基于深度神经网络的主题情感分析采用文档嵌入技术。

情感分析（SA）是一项与领域或主题相关的任务，因为极性术语在不同领域传达不同的情感。因此，在特定领域上训练的机器学习模型不能用于其他领域，并且现有的与领域无关的词典不能正确识别领域特定极性项的极性。主题情感分析的传统方法依次执行主题建模（TM）和SA，利用先前在不相关数据集上训练的模型对无法提供可接受准确性的情感进行分类。然而，一些研究人员使用主题情感联合模型同时执行TM和SA，这需要一份来自广泛使用的领域无关词典的种子及其情感列表。因此，这些方法无法正确地找到特定领域术语的极性。本文提出了一种新的监督混合TSA方法，称为使用深度神经网络嵌入主题情感分析（ETSANet），该方法使用语义主题相关文档查找器（STRDF）提取隐藏主题与训练数据集之间的语义关系。STRDF基于语义主题向量和训练数据集之间的语义关系，在与主题相同的上下文中发现这些训练文档。语义主题向量是一个新引入的概念，包含主题的语义方面。然后，通过这些语义主题相关的文档来训练混合CNN-GRU模型。此外，还采用了一种利用灰太狼优化和鲸鱼优化算法的混合元启发式方法来微调CNN-GRU网络的超参数。评估结果表明，ETSANet将最先进方法的准确性提高了1.92%。

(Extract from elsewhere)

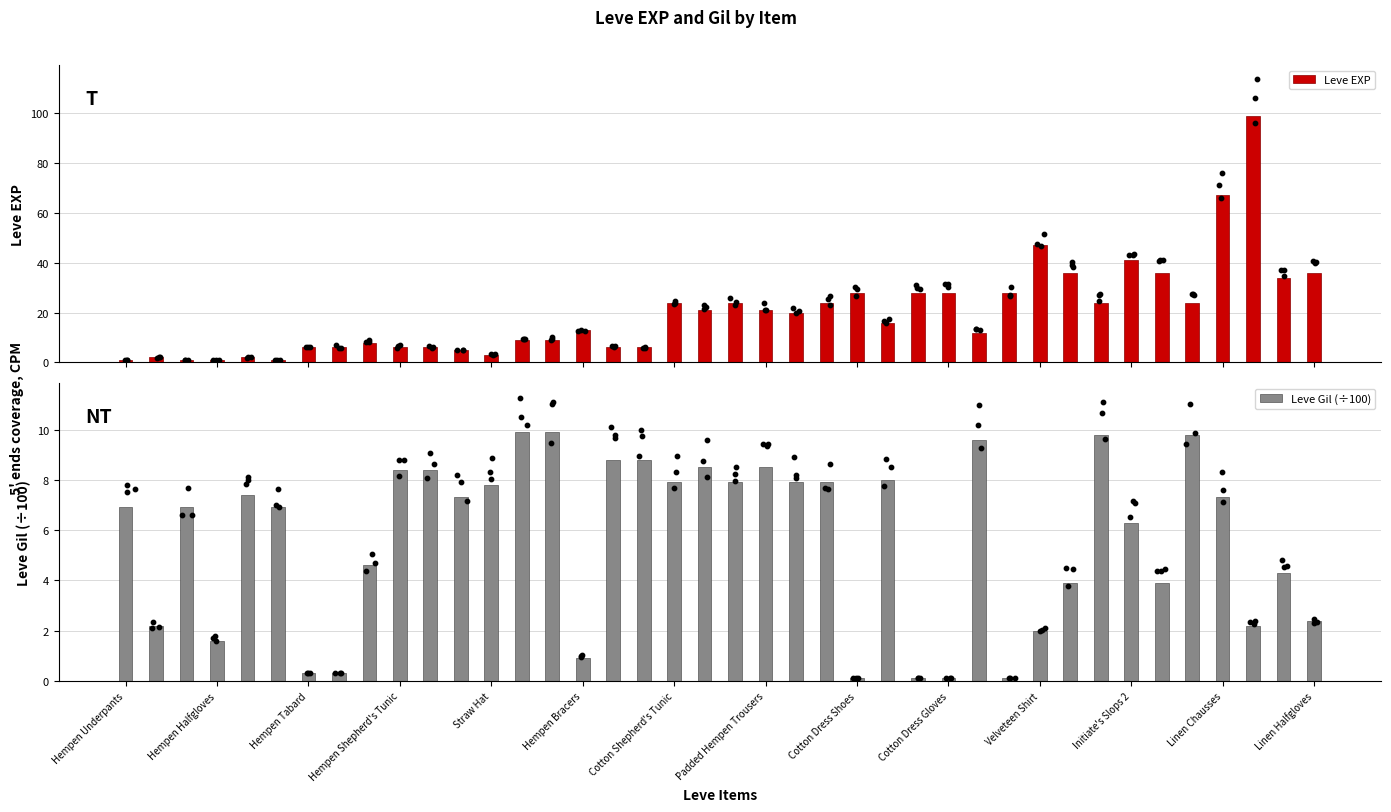

What are all the series names shown in the legend?

Leve EXP, Leve Gil (÷100)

本文章由计算机程序翻译，如有差异，请以英文原文为准。

求助全文

约1分钟内获得全文求助全文

来源期刊

Journal of Supercomputing 工程技术-工程：电子与电气

CiteScore

6.30

自引率

12.10%

发文量

734

审稿时长

13 months

期刊介绍： The Journal of Supercomputing publishes papers on the technology, architecture and systems, algorithms, languages and programs, performance measures and methods, and applications of all aspects of Supercomputing. Tutorial and survey papers are intended for workers and students in the fields associated with and employing advanced computer systems. The journal also publishes letters to the editor, especially in areas relating to policy, succinct statements of paradoxes, intuitively puzzling results, partial results and real needs. Published theoretical and practical papers are advanced, in-depth treatments describing new developments and new ideas. Each includes an introduction summarizing prior, directly pertinent work that is useful for the reader to understand, in order to appreciate the advances being described.